Data excerpt:
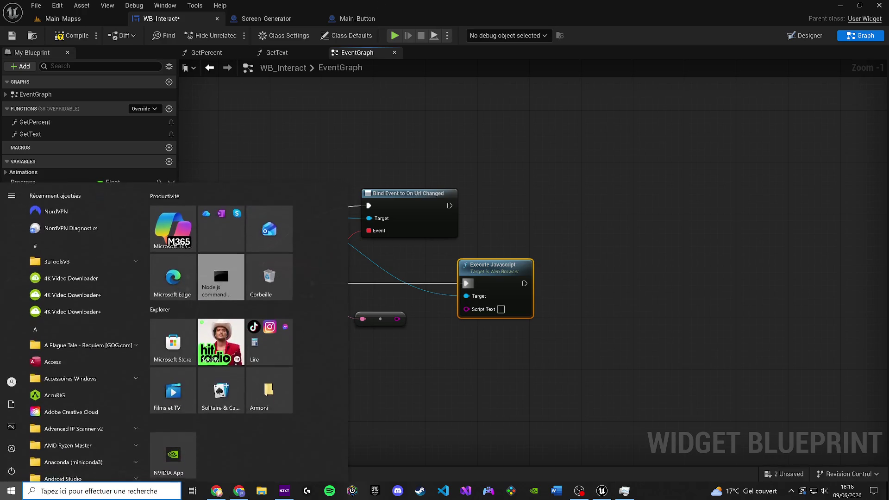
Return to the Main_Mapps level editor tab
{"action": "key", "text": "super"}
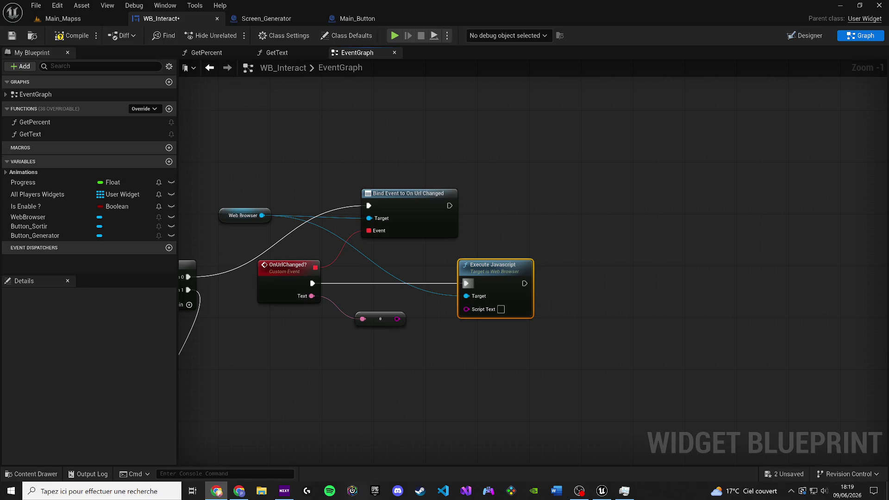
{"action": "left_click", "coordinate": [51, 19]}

Task instructions:
All lines above with "action" in them should be returned.

Expected answer:
{"action": "key", "text": "super"}
{"action": "left_click", "coordinate": [51, 19]}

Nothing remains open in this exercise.